La sceneggiatura “mi ha subito parlato e turbato più di
quanto immaginassi – spiega Alba Rohrwacher -. Ho sentito che
avremmo potuto raccontare con Anna un personaggio che, pur
appartenendo a una vita molto diversa dalla mia e a una
relazione diversa dalla mia, mi riguardava”. Per Caprino,
Foglietta ha tratteggiato il suo personaggio, “con grande onestà
e mi ha sorpreso sempre di più il suo amore per lui e la
mancanza assoluta di giudizio”.
Il film parla soprattutto, per Foglietta, della riscoperta
dell’amore per sé, “che poi può propagarsi nella quotidianità,
nel mondo.
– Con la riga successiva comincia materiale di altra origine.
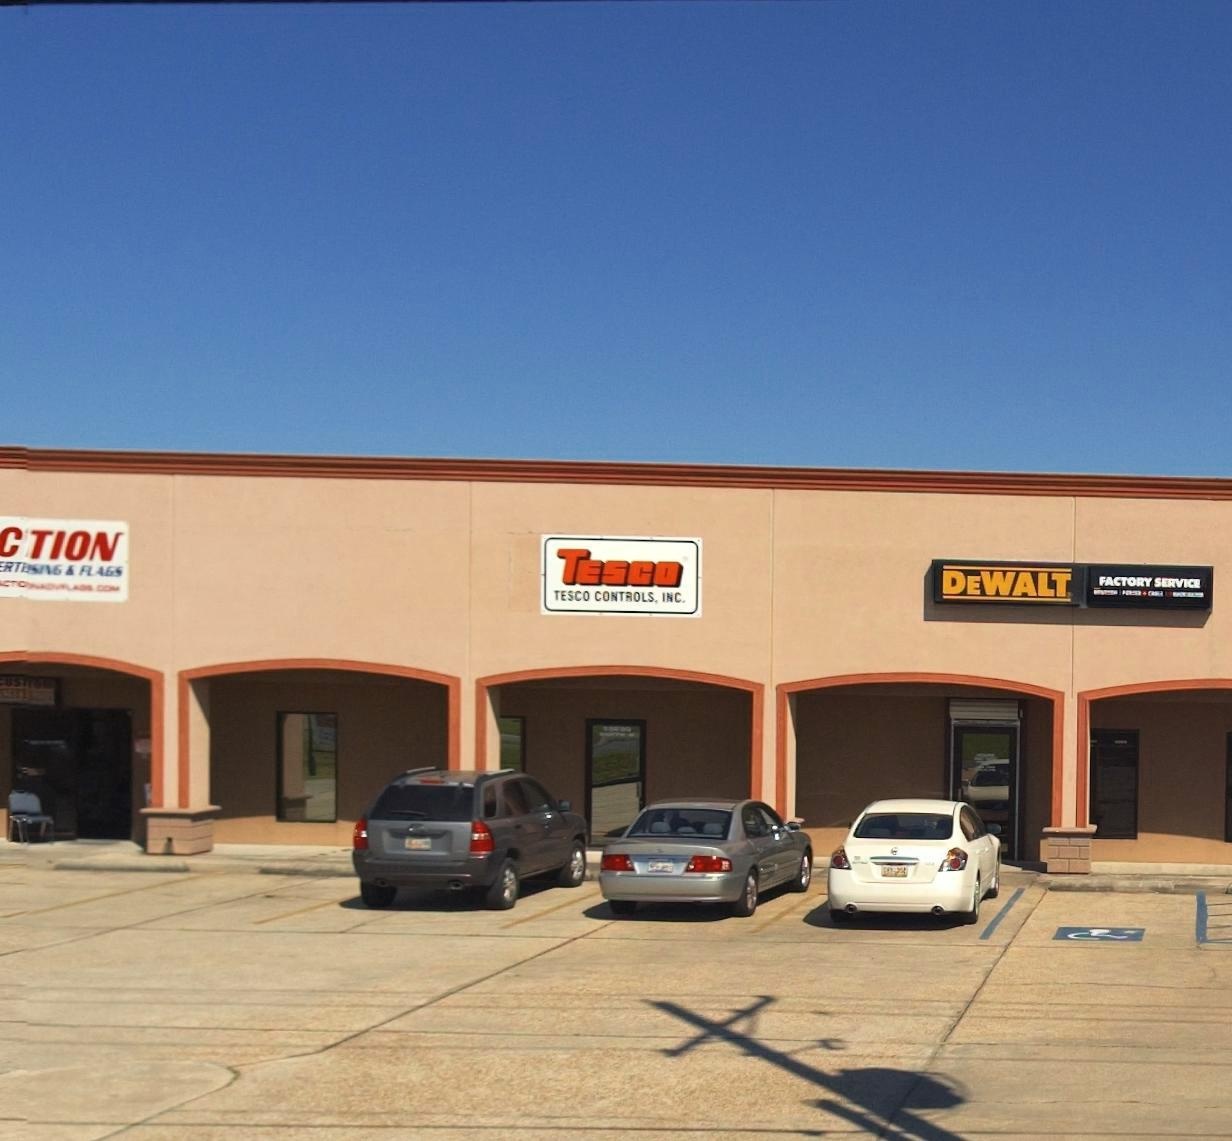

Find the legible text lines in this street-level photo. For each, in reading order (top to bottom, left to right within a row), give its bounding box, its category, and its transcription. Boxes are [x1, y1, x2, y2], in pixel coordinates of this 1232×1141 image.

[26, 526, 128, 565] BusinessName: TION
[1, 557, 125, 580] BusinessName: RT***** & FLAGS
[553, 545, 683, 588] BusinessName: TESCO
[1, 576, 29, 590] None: CT*
[940, 567, 1074, 599] BusinessName: DEWALT
[1096, 573, 1203, 591] None: FACTORY SERVICE
[549, 587, 690, 607] BusinessName: TESCO CONTROLS, INC.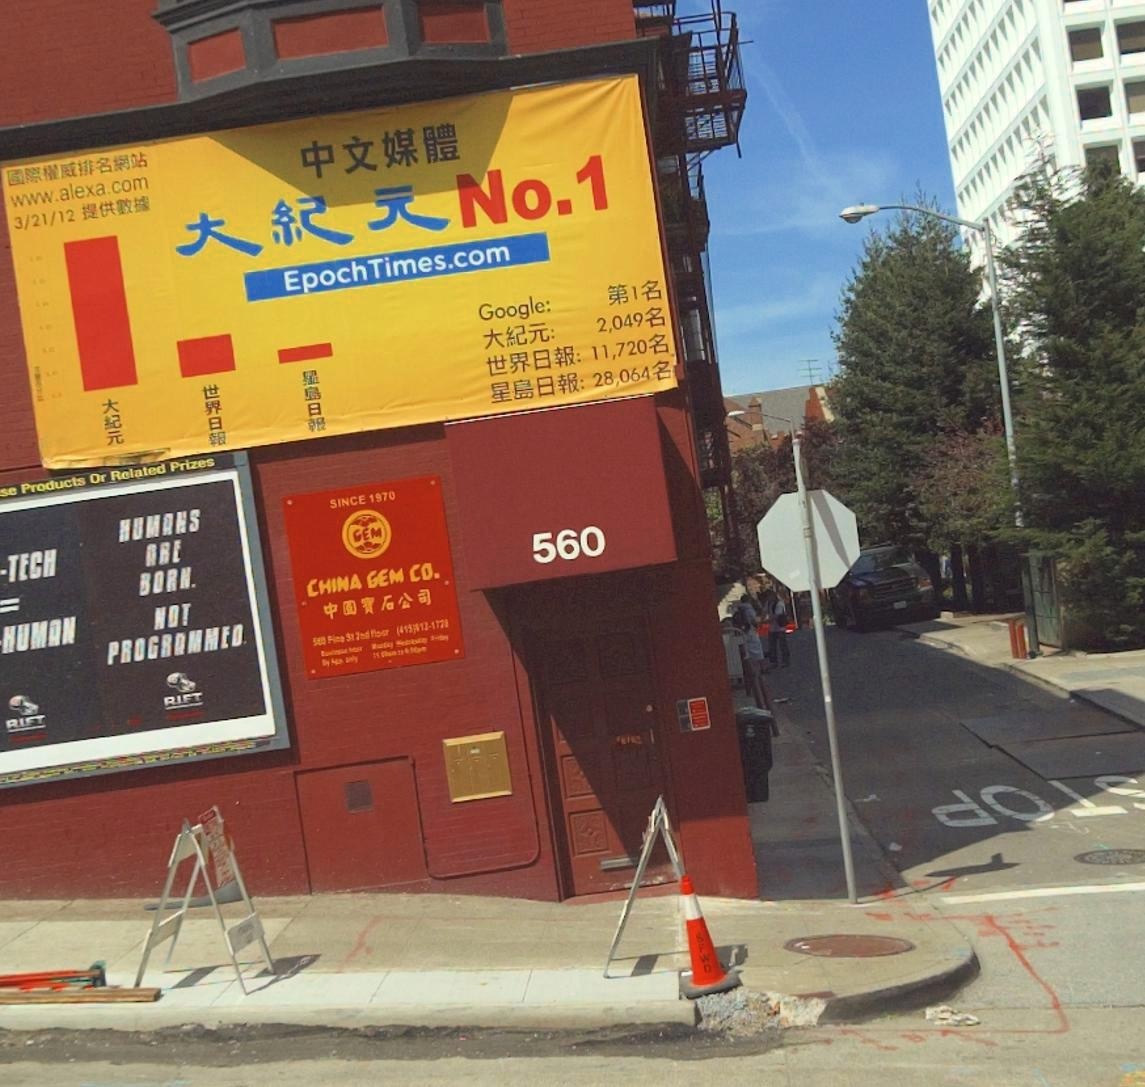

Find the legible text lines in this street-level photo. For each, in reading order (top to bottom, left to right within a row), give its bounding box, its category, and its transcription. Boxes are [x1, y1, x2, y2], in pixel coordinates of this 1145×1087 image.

[6, 173, 150, 210] None: www.alexa.com
[454, 152, 613, 231] None: No.1
[11, 205, 77, 233] None: 3/21/12
[281, 239, 511, 297] None: EpochTimes.com
[476, 291, 554, 322] BusinessName: Google:
[594, 309, 644, 334] None: 2,049
[588, 335, 649, 363] None: 11,720
[590, 363, 654, 390] None: 28,064
[327, 486, 399, 510] None: SINCE 1970
[115, 506, 203, 546] None: HUMANS
[6, 546, 59, 584] None: TECH
[143, 537, 184, 569] None: ARE
[138, 565, 196, 599] None: BORN.
[304, 558, 441, 600] BusinessName: CHINA GEM CO.
[528, 519, 610, 568] StreetNumber: 560
[151, 600, 193, 632] None: NOT
[1, 612, 78, 656] None: HUMAN
[105, 622, 248, 669] None: PROGRAMMED.
[162, 689, 204, 709] BusinessName: RIFT
[3, 713, 47, 731] BusinessName: RIFT
[915, 774, 1132, 836] None: *O*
Perché se oggi mancano empatia, compassione,
indulgenza nei confronti anche del dolore degli altri, è perché
noi non siamo più capaci di leggere noi stessi. Se oggi non
riusciamo ad indignarci, a soffrire per la morte dei bambini,
significa che abbiamo perso proprio davvero il nostro senso
dell’essere umano”.
La cineasta, rispondendo alle domande, commenta anche la
scarsa presenza di registe in gara alla Mostra quest’anno: “Non
ci autorizzano a desiderare. Sognare di diventare delle
matematiche, delle astronaute, delle registe è qualcosa che fino
a poco tempo fa era precluso al nostro immaginario – sottolinea
-. La Mostra è la punta di questo iceberg ma il problema, lo
hanno detto tutte prima di me, è sistemico”. Questa domanda
comunque “non dovreste farla a noi donne, ma agli uomini perché
noi siamo, in qualche maniera, coloro che ‘subiscono’ il
problema e cercano di mettere in campo tutte le strategie per
superarlo”. Sono “in primis gli uomini che si devono interrogare
sul perché fanno così fatica a lasciare il potere, a lasciarci
spazio”. Questo “è un viaggio che si può fare solo insieme”.